* **EXERCISE TASK 1**:
Please output the nature image records below verbatim, all of them, leaving the pictures out.

* **PROVIDED TEXT**:
[Date Prev][Date Next][Thread Prev][Thread Next][Date Index][Thread Index]

Re: Lojban Text to Speech



I'm in Atlanta, and have lived most of my life in the South. But I'm 
not responsible for the apparent southern accent (which I had indeed 
noticed myself).

How did I get FestVox to speak Loglan? I decided, about a month or
so 
before Thanksgiving, that I could learn Lojban a lot faster if I
could 
listen to it on cassette while traveling, walking, etc. But, not a 
lot of speech files out there. So it occurred to me that I might be 
able to make my own. I had never done TTS before, so I decided it 
would be a hoot to try. I discovered Sun's JSDK, and (after a brief 
investigation of MS SDK) I followed the links ultimately to FestVox 
(which has some support for JSDK, although I haven't tried it out). 
It was open source, whereas MS SDK was more of a free (for now) black 
box.

Well,after a lot of rtfm, I first tried recording all the diphones 
(1000+, based on info in the reference grammar). But, I was coming 
down with a cold, and my voice wasn't up to it. I didn't end the day 
with the same voice I started with.

So I gave that up in disgust for a while, until the idea struck me 
over the Thanksgiving holiday: Why not at least try to fake it with 
alreadly available synthetic voices? So when I returned home, I 
decided on Festival's kal_diphone (US male voice) mixed with a little 
of their el_diphone (Spanish male voice). The Spanish voice provides 
the much prized Lojban x diphone--the Spanish j in juan, of course, 
and I think only about 50 diphones came from that voice. The 
combination of phonemes fills the slate, and theoretically within 
Lojban phonemic pronunciation parameters. Although most of the r's 
are untrilled (but for a few that slipped in from Spanish. However, 
this enabled me not to have to feel guilty much about giving short 
shrift to r as a syllabic consonant.) 

So most of the voice is kal_diphone, and kal_diphone by itself did
not 
sound particularly Southern. The accent must be an emergent 
phenomenon!
I first tried it out on northwind.txt, which includes the word 
'darlu.' (Imagine 'get along little darlu.') I think the untrilled 
r's contribute a lot to the impression of a Southern accent, by the 
way.

Yes, I had to set up a Lojban phoneme set, and write the code to 
convert the Lojban into the phonemes, but there couldn't be an easier 
language for that. I also had to write the stress rules and code,
but 
again, that's very regular. I decided not to stress cmavo at all, 
since I didn't have to. I also wrote rules for parsing numeric
stuff, 
but haven't tested it much (seemed to work though).

I originally synthesized at 16 khz, but it occurred to me that a lot 
of people might have modem dialup connections, so I decimated it to
8k 
to cut the file size in half. As for quality, I'm frankly surprised 
that I got away with mixing synthesized voices at all! I'd be happy 
for someone else with leather tonsils, a quiet recording studio, 
plenty of time, patience, and consistency to try it again. They
could 
use my diphones for generating prompts.

By the way, the first time I heard it, I thought it was fairly 
horrendous, and I could barely make out a word. But, after listening 
with the text in front of me, it seemed to begin to "clear up" after 
several listenings. Although I had begun to be fairly proficient at 
reading Lojban, it's a different experience to try to follow it 
aurally, in real-time. Different parts of the brain involved, no 
doubt. Then after some familiarity and practice, I was able to record 
it onto a cassette, and listen to it in the car on in a walkman. All 
in all, I think it helps a lot to hear it "spoken."

Extracted data entries

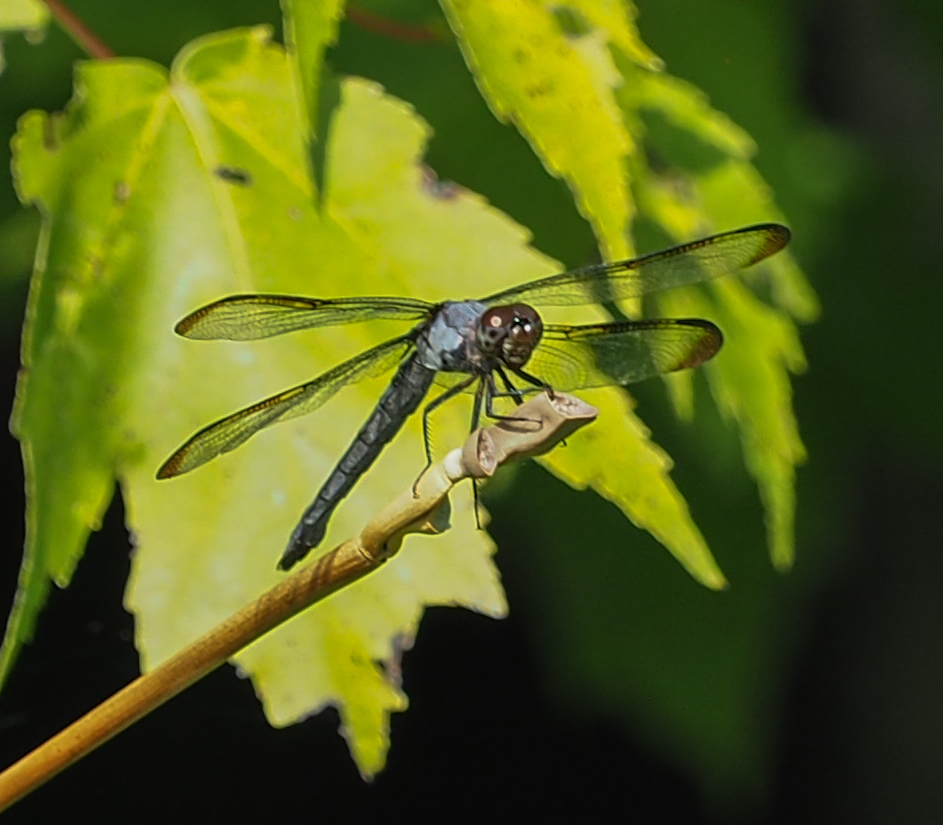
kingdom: Animalia
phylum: Arthropoda
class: Insecta
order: Odonata
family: Libellulidae
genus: Libellula
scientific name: Libellula incesta
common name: Slaty skimmer
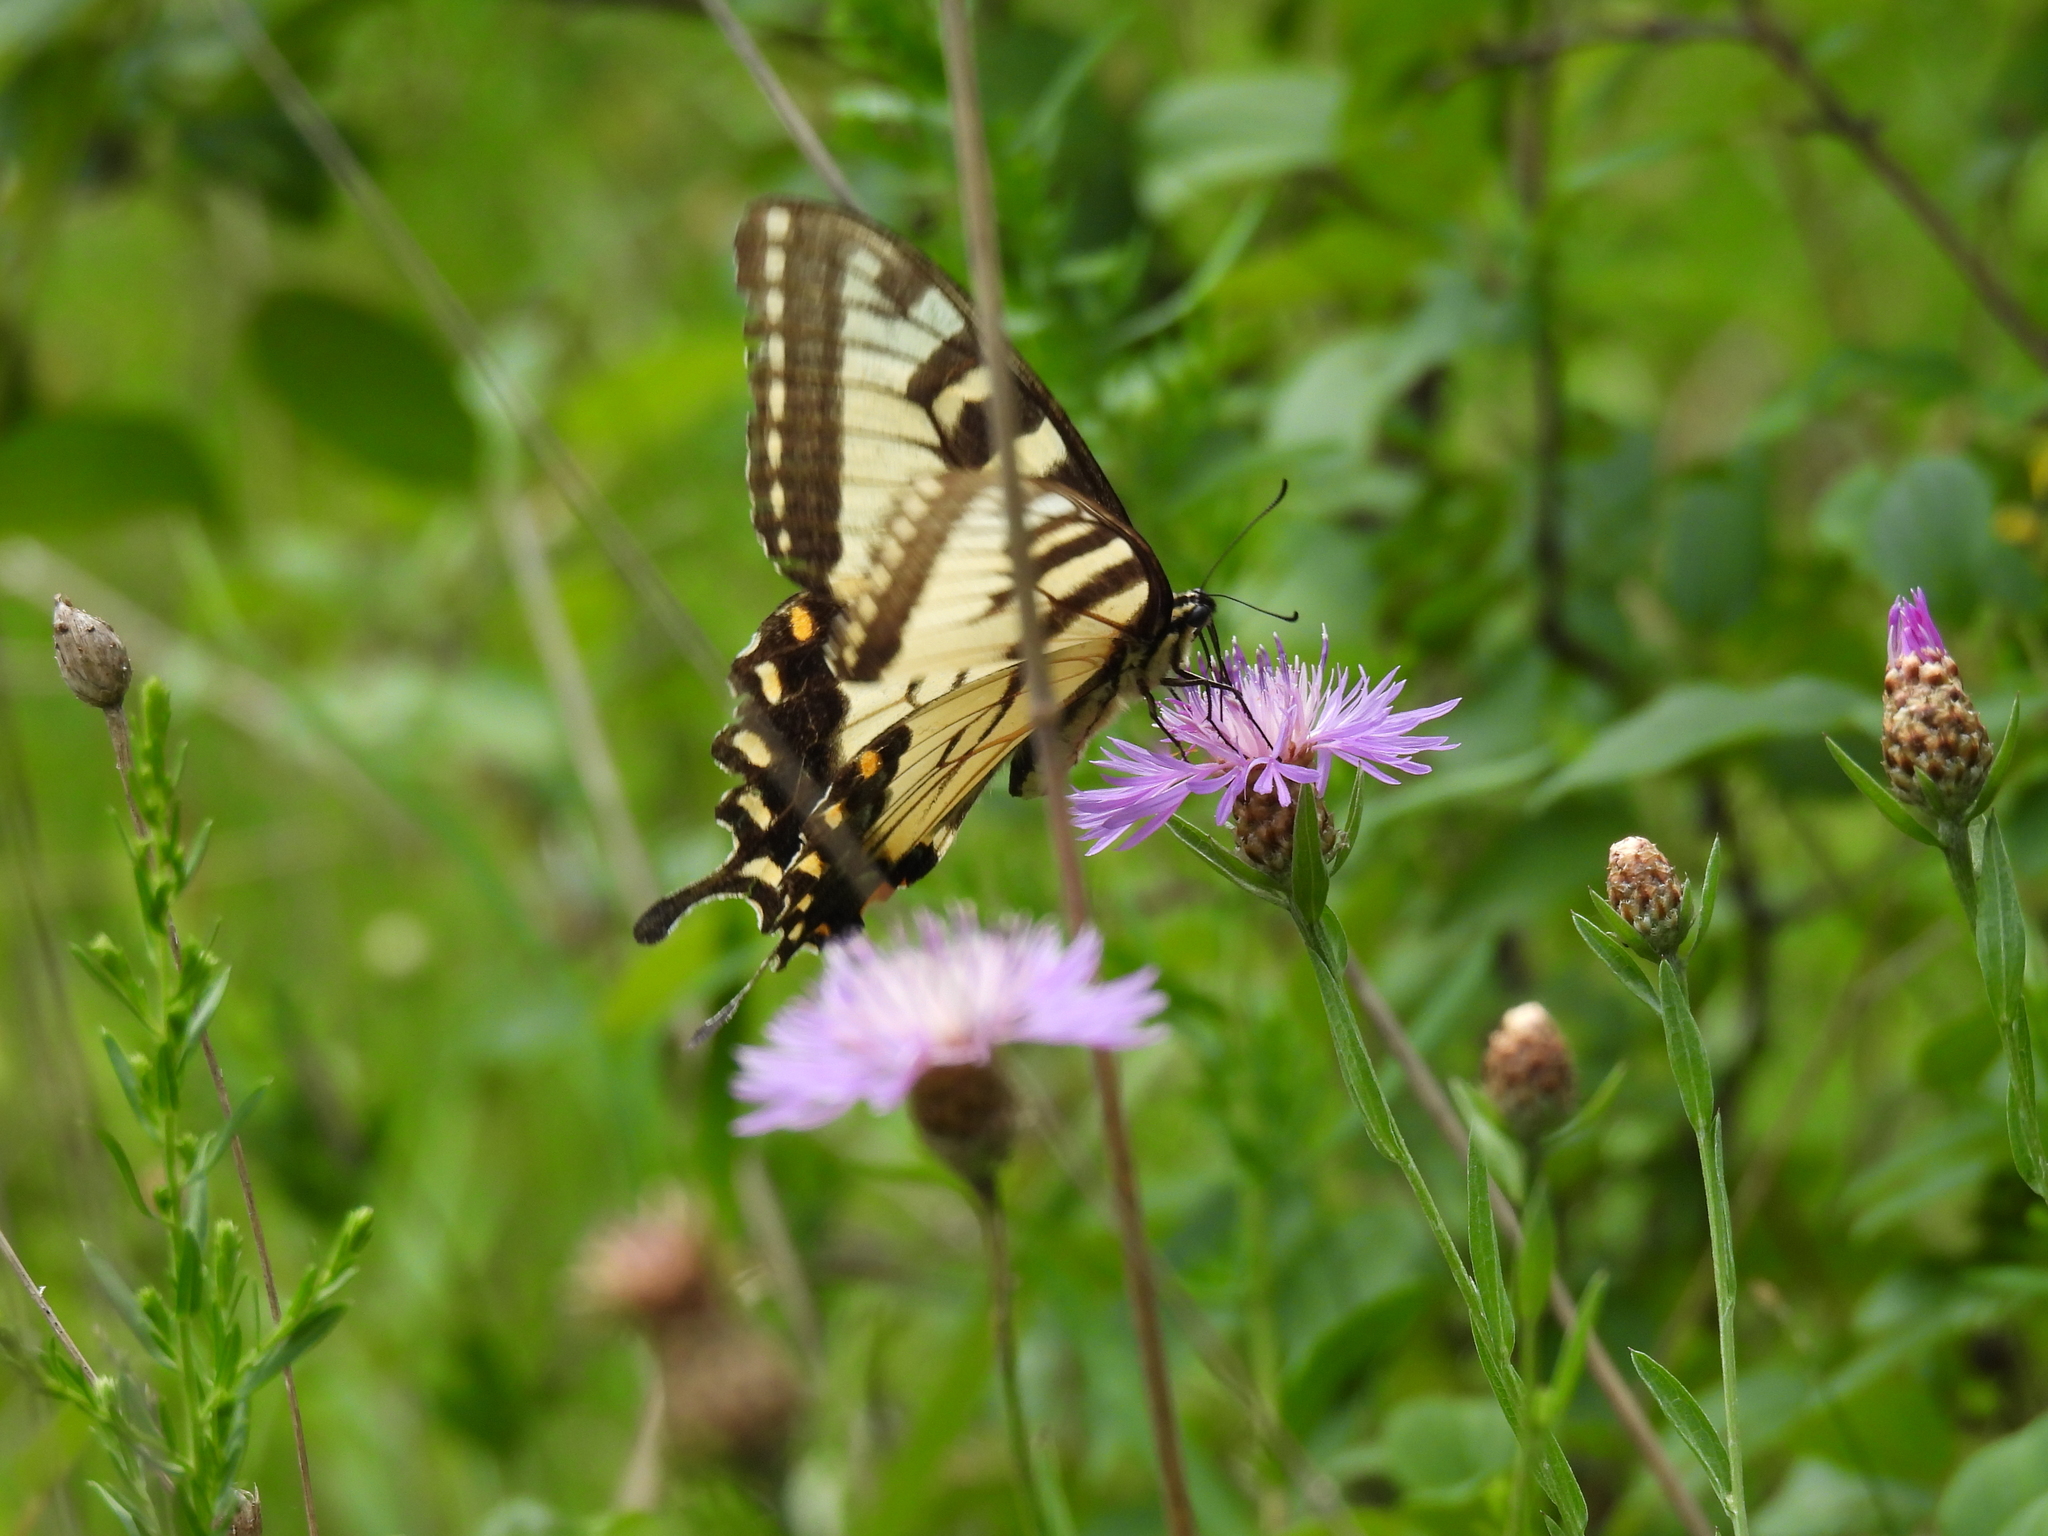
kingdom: Animalia
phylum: Arthropoda
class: Insecta
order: Lepidoptera
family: Papilionidae
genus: Pterourus
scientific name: Pterourus
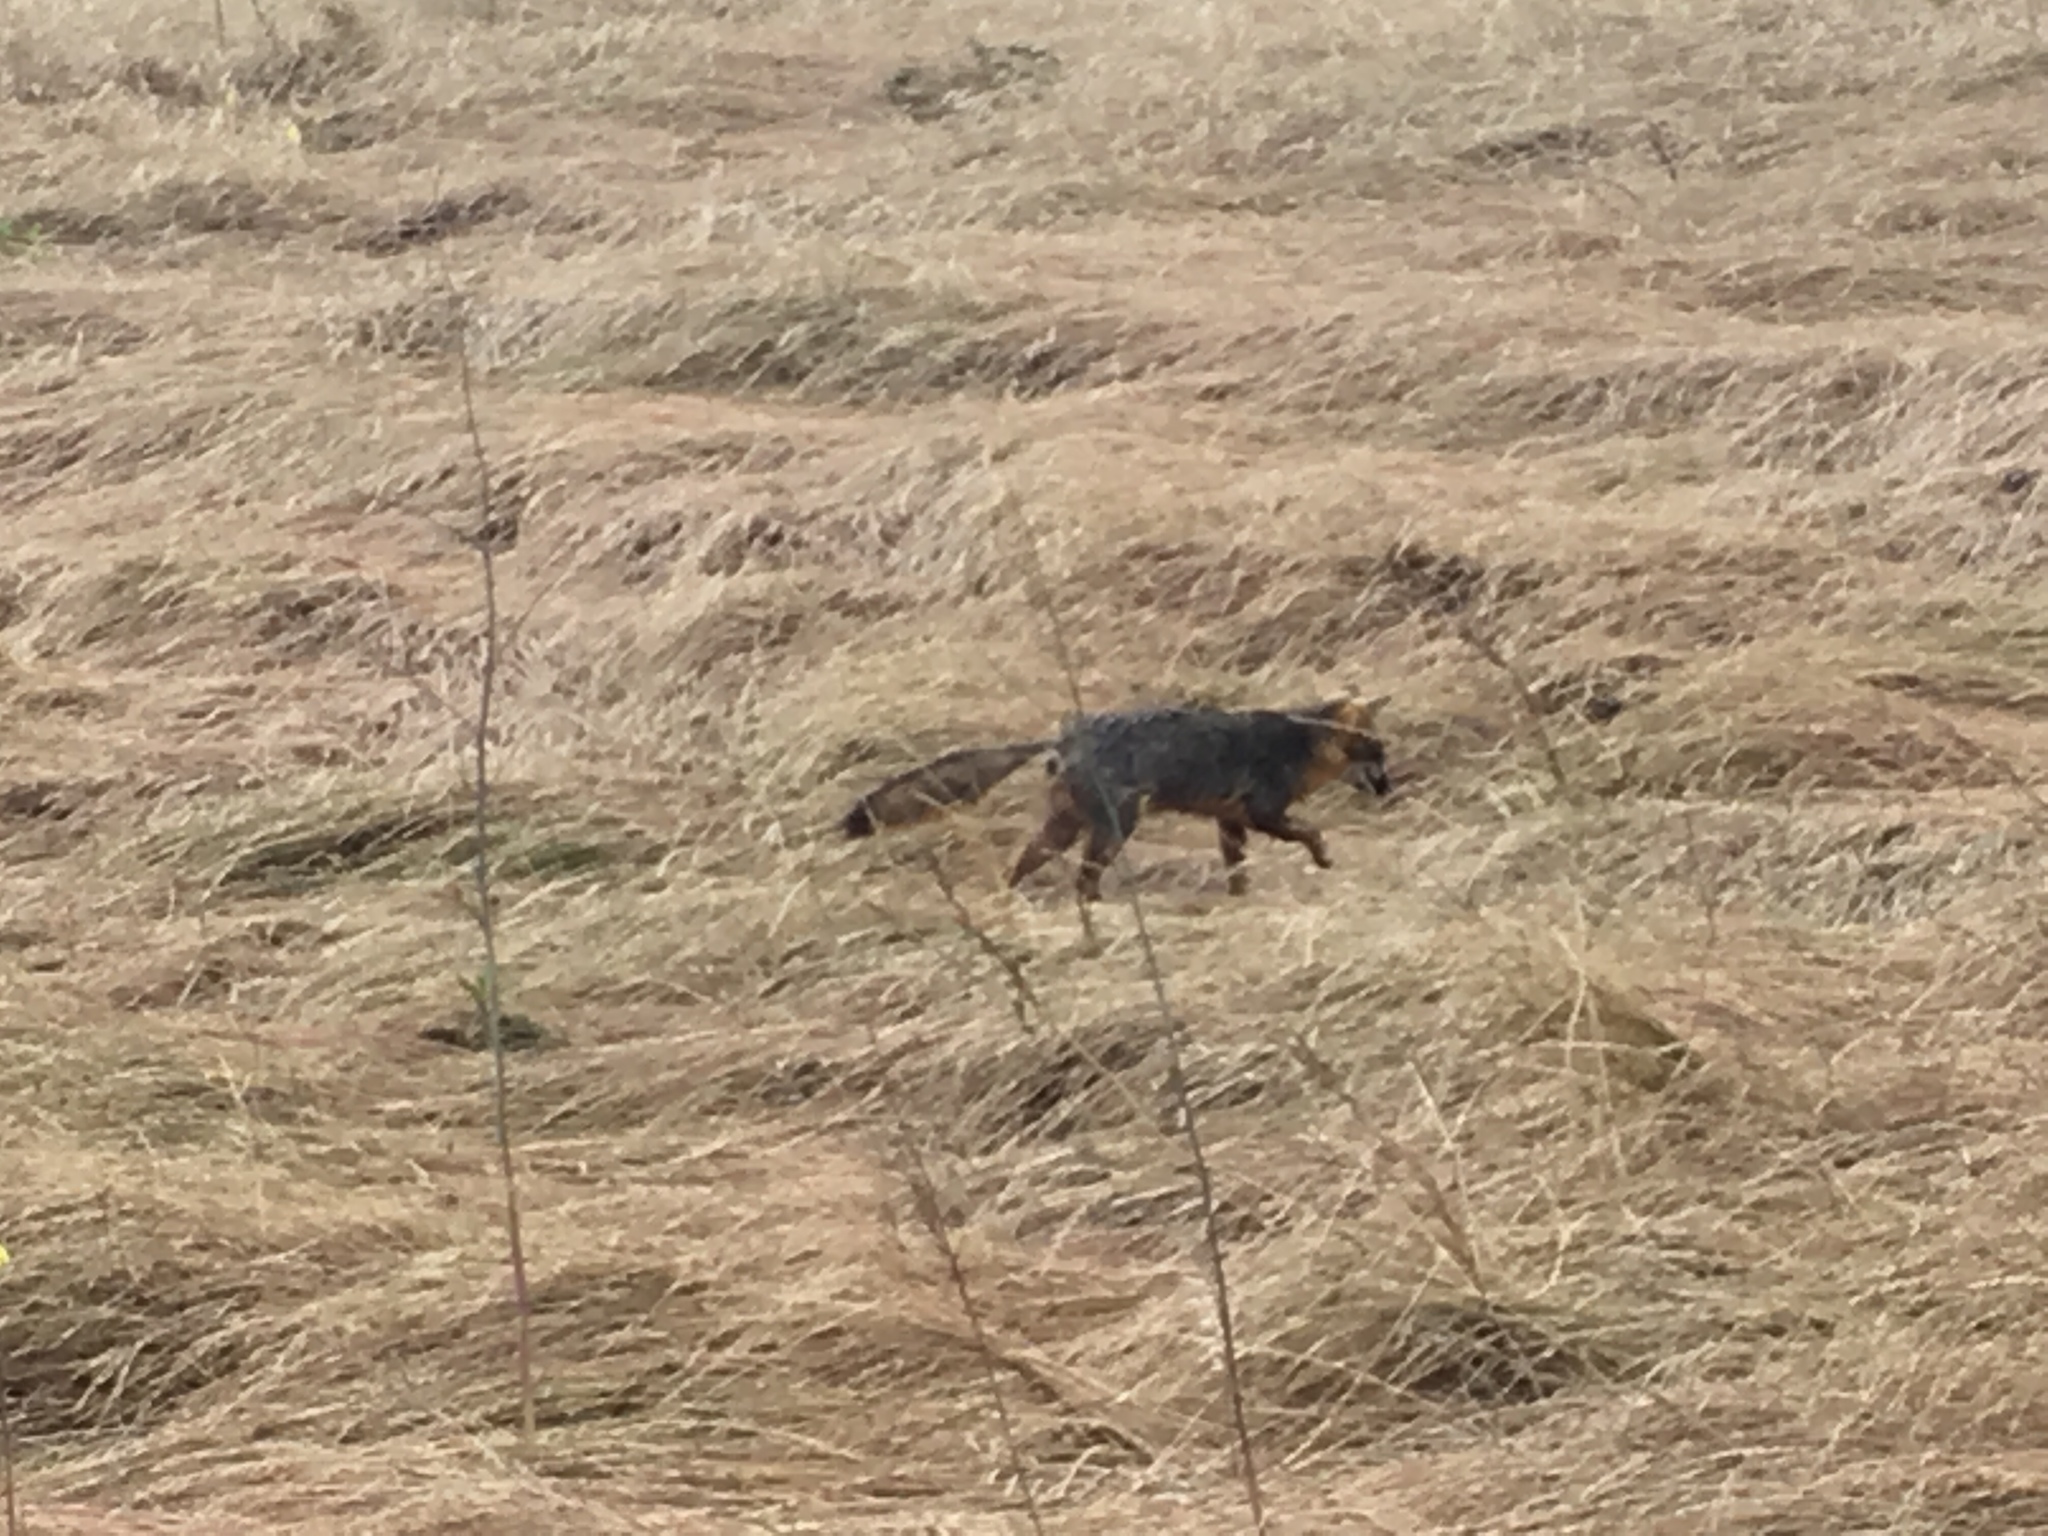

* **EXERCISE TASK 2**:
Return, word for word, the part of the Lojban text-to-speech post above that opens with the words containing "Well,after a lot" and closes with "I started with.".

* **COMPLETE ANSWER 1**:
kingdom: Animalia
phylum: Arthropoda
class: Insecta
order: Odonata
family: Libellulidae
genus: Libellula
scientific name: Libellula incesta
common name: Slaty skimmer
kingdom: Animalia
phylum: Arthropoda
class: Insecta
order: Lepidoptera
family: Papilionidae
genus: Pterourus
scientific name: Pterourus

* **COMPLETE ANSWER 2**:
Well,after a lot of rtfm, I first tried recording all the diphones 
(1000+, based on info in the reference grammar). But, I was coming 
down with a cold, and my voice wasn't up to it. I didn't end the day 
with the same voice I started with.